05 August 2009

Beverly's hope for justice gradually coming to fruition

The debate about the terrorism detainees at Guantanamo these days is not about whether they will be brought to justice, but when and where. Beverly Eckert would have relished this progress. As noted in an earlier blog entry, her final trip to Washington, DC, was to urge President Obama to close the detention facility and to bring suspects such as Khalid Sheikh Mohammad to trial in the US. With a new president, there was optimism that new policies would bring justice at long last. Under the Bush administration, the handling of the detainees was marred by incompetence, incoherence, and illegality, delaying or destroying any chance for justice, and blackening the reputation of America, whose leaders in earlier times took pride in adhering to the rule of law.

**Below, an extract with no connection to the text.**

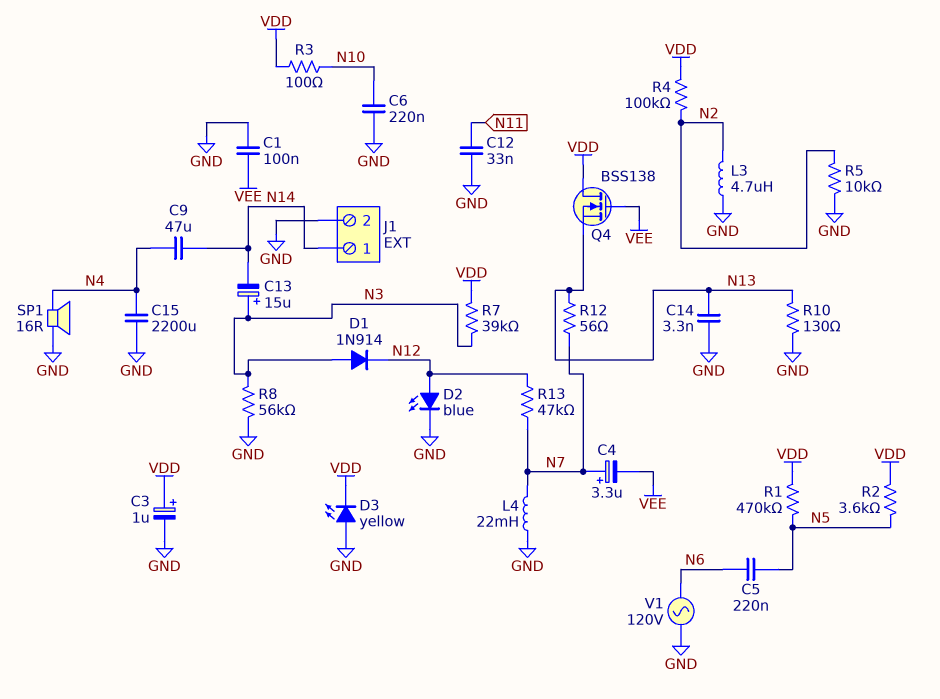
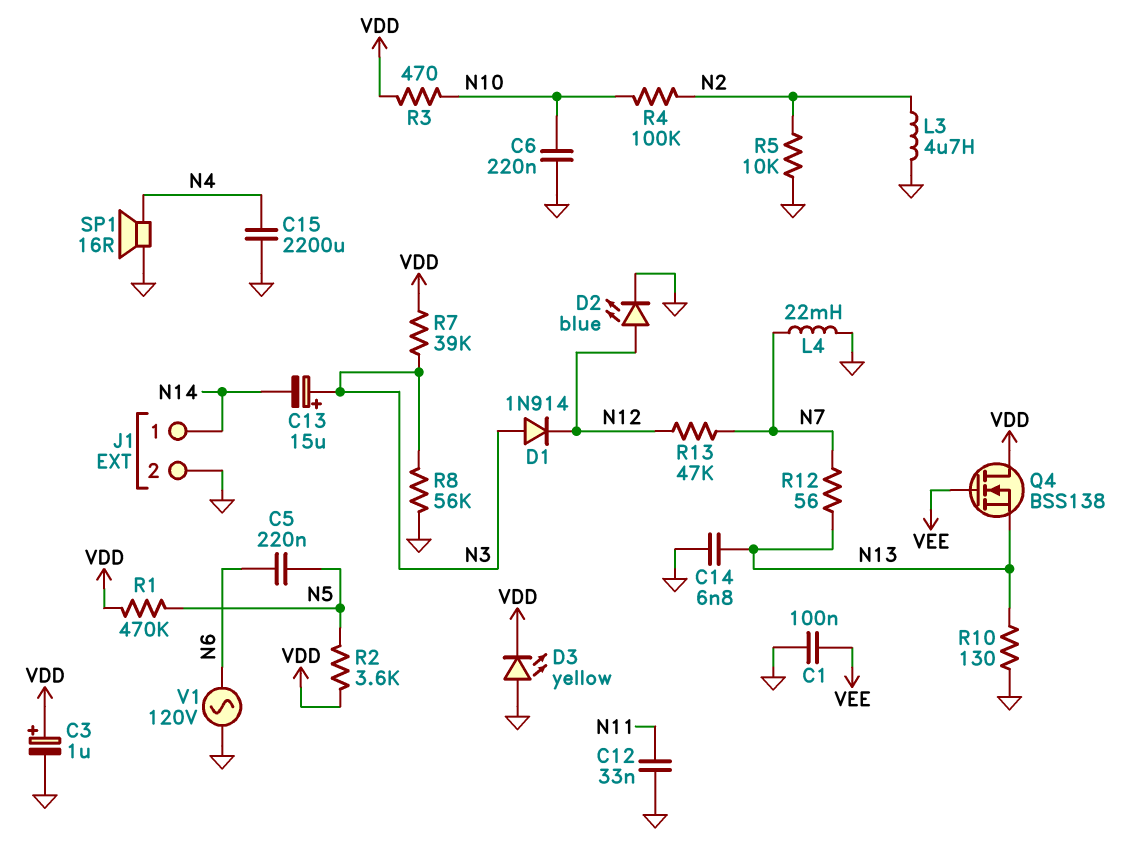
C4: 3.3uF (plus N7, minus VEE) -> none
C9: 47uF (N4, N14) -> none
C14: 3.3nF (GND, N13) -> 6.8nF (GND, N13)
R3: 100 (N10, VDD) -> 470 (N10, VDD)
R4: 100k (N2, VDD) -> 100k (N2, N10)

Political opponents of President Obama have seized upon his swift detainee justice initiative by successfully whipping up grassroots hysteria opposing the plan. The detainee issue, as noted in the previous blog entry, has been made one of those which divides 9/11 family members rather than unite them. Just as among the general population, for the large part it pits 9/11 family members who support of the president against those who oppose him. In many respects, then, this is a debate not about security or justice but about politics. There is no question that if President Bush had proposed the same plan, the debate would flip to the opposite political pole, with Republicans touting "swift justice" and Democrats engaging in "terrorists in our backyard" fear-mongering. However, to be fair, even now there are many Democrats who have been swept up by the visceral but unfounded fear that putting people who plotted attacks or gave material support into high-security prisons is more dangerous than, say keeping mass murderers there, which is already the case. Just the vague term "foreign terrorist" expectedly inspires greater fear than even "mass murderer." To gauge how politically motivated the feverish opposition to Obama's plan for bringing terrorists to justice, notice how those who most loudly denounce the plan raised not a whimper of dissent against the location of Timothy McVeigh's incarceration.

According to yesterday's Associated Press article by Devlin Barrett, the current range of possible venues for trial and incarceration include facilities in New York, Alexandria, VA, and federal facilities in the Midwest, including Fort Leavenworth, KN. Even if Beverly were still alive to join the debate and urge those wavering to try the suspects here and now, it is clear that some detainees will never be brought to justice because of the grave errors of the Bush administration. In her letter to President Obama, Beverly wrote this would be the biggest injustice.

04 August 2009

9/11 family members united on some issues, divided on others

After Sept. 11, 2001, you would have been hard-pressed to find someone who had lost a family member that day, of any political persuasion, who did not want to find out how and why the attacks took place and why their loved ones died. In the same way, there was and is widespread support among this diverse community, bound by the pain and loss of that day, for remembering the victims.

But once other questions began to arise, such as how to prevent terrorist attacks, and what to do with those accused of terrorism, the views of the 9/11 family members diverged -- widely. Beverly Eckert had fought for a number of causes after she lost her beloved husband, Sean. Perhaps she was best known for her role as a member of the Family Steering Committee, which was instrumental in establishing the 9/11 Commission and implementing some of the commission's most important recommendations. But Beverly was also strong supporter of other causes, including the creation of the National 9/11 Memorial, skyscraper safety, and airline security. These causes had wide support among the 9/11 community.

Beverly also supported closing the Guantanamo Bay detention facility, and putting the terrorism detainees held there on trial in the US. Other 9/11 family members disagreed, and an article in today's Washington Post highlights the diversity of these views. One of the family members put it well, in this nutshell:

"There is a diverse set of opinions about closing Guantanamo, about having the military tribunals versus having federal trials in the United States, about the death penalty versus life if convicted," said Adele Welty, whose son, Timothy, was a New York firefighter killed on Sept. 11. "If you would take any group in the population who were not family members, you would have an equally diverse set of opinions."

Someone Beverly had met through the group September 11 Families for Peaceful Tomorrows, Valerie Lucznikowska, said President Obama's efforts to bring the terrorism suspects to justice in the US was a good idea. On the other hand, Kristen Breitweiser, another member of the Family Steering Committee, had become disillusioned with the president's approach, according to the article. She said Obama's failure to include family members in the deliberations on Guantanamo "translates to me like they really don't care."

The 9/11 family members achieved the peak of their political influence when their unity coincided with support from powerful allies in Washington, among the media, and from average Americans from Portland, Maine to Portland, Oregon. But as the issues at hand divide rather than unite; as the memory of 9/11 begins to fade from public consciousness; and as powerful constituencies and players are facing off against each other rather than standing should-to-shoulder, it is difficult to see how the 9/11 family members will ever be as effective as they once were.